**Task item:**
What is the number of lines in the data below that contain "controller"? Reply with the number only.

**Data supplied:**
* * * * * * * * *
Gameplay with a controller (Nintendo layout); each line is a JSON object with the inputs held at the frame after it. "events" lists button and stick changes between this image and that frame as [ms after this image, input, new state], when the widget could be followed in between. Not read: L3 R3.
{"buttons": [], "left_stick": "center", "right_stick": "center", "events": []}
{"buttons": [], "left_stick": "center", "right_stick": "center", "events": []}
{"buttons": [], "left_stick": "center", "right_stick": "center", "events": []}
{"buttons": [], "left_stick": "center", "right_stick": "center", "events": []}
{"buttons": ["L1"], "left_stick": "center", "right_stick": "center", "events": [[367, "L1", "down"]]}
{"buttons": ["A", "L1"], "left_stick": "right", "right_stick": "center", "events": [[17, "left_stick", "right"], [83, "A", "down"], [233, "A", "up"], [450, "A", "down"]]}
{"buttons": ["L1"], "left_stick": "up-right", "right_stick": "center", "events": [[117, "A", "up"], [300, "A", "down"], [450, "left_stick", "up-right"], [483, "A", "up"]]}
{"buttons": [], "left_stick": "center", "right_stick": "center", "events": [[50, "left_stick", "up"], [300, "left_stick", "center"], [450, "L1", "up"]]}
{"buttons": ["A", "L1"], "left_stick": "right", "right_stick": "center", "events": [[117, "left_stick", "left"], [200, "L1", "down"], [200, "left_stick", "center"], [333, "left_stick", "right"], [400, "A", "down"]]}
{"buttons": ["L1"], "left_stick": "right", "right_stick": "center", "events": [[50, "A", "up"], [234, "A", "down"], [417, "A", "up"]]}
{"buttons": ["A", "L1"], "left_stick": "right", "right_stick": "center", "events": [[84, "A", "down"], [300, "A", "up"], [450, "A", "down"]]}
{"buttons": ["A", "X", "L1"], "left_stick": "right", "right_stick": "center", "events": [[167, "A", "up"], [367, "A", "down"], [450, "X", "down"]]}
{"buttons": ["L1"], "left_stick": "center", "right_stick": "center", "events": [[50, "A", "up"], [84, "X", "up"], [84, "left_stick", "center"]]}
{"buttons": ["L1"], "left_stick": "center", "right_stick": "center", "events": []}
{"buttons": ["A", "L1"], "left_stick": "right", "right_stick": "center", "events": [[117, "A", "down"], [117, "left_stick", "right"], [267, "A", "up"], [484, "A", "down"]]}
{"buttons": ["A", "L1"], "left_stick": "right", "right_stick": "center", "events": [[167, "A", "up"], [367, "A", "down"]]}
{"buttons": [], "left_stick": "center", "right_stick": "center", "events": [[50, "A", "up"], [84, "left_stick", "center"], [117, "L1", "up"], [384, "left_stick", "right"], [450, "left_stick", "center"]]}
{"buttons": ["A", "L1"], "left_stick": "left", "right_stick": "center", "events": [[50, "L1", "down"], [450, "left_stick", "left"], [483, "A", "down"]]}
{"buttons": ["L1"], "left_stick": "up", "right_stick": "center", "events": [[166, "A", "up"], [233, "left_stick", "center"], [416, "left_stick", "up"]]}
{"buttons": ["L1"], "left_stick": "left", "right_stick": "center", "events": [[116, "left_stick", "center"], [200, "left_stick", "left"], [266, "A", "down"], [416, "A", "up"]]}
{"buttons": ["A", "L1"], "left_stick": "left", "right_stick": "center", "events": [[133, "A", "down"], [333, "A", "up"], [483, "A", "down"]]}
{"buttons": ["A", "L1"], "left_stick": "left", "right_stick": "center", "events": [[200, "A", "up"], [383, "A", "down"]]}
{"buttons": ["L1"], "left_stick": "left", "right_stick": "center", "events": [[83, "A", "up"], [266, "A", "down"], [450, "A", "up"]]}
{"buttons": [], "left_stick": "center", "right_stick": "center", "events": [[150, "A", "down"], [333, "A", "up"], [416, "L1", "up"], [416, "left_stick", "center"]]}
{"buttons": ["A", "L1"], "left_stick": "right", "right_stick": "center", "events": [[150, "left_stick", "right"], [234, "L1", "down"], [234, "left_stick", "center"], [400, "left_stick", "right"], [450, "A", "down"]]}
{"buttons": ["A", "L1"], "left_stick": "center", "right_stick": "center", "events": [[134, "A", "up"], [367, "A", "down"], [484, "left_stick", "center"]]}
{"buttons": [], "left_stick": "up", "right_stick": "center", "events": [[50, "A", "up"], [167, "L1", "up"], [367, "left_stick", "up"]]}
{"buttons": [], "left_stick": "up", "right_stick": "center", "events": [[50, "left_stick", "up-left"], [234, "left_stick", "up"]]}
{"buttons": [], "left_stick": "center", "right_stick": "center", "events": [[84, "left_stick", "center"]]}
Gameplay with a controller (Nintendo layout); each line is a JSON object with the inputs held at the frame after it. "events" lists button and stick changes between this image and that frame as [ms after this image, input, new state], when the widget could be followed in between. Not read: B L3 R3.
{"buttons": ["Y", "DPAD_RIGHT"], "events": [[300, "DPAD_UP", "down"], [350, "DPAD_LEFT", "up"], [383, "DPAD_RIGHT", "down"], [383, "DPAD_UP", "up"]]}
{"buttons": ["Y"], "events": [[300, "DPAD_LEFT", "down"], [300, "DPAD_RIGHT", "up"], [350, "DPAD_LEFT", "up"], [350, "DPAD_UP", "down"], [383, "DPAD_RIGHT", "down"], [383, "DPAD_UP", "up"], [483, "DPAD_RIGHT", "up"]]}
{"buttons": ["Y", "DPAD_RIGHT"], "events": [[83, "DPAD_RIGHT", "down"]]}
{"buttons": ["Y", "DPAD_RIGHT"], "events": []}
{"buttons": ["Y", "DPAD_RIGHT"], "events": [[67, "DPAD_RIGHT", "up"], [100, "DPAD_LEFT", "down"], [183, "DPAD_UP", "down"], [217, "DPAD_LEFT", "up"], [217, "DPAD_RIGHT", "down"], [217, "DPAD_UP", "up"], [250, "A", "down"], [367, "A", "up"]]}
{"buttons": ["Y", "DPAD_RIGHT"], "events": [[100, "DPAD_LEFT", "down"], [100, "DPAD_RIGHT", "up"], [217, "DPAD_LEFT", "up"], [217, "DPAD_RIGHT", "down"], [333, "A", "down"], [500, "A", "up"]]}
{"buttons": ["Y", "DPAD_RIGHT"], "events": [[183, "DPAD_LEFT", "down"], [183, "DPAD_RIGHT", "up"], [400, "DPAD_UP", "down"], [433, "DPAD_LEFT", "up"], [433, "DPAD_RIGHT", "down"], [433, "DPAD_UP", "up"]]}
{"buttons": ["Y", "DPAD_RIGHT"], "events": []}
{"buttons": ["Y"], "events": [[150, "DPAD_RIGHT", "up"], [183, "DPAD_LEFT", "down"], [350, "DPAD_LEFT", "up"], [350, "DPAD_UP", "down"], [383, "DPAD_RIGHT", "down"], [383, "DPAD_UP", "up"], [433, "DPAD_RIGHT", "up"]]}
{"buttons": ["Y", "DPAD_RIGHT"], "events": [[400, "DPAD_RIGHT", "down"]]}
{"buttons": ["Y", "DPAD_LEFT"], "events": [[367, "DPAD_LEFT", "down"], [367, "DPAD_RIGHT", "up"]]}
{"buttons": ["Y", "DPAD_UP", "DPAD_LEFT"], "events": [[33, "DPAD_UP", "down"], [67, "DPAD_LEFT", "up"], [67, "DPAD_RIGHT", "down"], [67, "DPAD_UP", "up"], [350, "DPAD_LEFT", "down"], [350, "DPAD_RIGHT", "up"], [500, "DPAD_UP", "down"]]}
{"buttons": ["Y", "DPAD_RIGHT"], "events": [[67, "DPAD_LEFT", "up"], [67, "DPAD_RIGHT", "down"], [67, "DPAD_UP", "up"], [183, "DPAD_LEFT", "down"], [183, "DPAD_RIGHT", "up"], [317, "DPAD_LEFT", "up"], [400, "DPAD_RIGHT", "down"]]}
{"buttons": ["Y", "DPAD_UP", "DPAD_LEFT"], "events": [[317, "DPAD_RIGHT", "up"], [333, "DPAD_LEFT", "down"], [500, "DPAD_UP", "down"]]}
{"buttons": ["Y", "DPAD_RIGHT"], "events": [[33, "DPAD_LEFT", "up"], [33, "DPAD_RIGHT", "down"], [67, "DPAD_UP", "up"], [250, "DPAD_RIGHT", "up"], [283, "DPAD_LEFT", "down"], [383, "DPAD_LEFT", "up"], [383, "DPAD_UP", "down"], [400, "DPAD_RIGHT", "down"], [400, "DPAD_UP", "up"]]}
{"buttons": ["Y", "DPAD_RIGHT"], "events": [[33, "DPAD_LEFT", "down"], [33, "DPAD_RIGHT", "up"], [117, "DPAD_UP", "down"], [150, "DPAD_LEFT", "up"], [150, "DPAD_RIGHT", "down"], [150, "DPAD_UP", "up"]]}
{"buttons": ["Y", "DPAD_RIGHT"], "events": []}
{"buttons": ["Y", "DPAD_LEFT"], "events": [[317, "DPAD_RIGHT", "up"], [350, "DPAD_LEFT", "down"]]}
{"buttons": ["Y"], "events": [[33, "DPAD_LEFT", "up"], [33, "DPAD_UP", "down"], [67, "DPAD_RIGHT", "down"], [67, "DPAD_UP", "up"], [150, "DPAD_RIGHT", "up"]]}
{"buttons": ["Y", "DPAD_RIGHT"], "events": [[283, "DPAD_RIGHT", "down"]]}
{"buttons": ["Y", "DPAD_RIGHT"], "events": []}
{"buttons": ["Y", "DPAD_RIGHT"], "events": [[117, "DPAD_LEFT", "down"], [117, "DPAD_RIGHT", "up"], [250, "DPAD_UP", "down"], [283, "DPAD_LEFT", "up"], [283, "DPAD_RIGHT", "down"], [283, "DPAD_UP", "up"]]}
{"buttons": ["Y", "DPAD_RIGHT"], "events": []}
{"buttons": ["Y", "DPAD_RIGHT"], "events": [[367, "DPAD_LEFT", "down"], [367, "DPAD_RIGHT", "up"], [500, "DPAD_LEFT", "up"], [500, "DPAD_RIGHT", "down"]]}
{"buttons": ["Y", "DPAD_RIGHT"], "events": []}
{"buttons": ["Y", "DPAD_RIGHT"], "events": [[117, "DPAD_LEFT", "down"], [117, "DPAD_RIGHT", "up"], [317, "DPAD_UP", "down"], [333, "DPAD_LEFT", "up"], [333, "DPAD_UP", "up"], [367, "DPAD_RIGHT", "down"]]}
* * * * * * * * *
**Solution to the exercise:**
2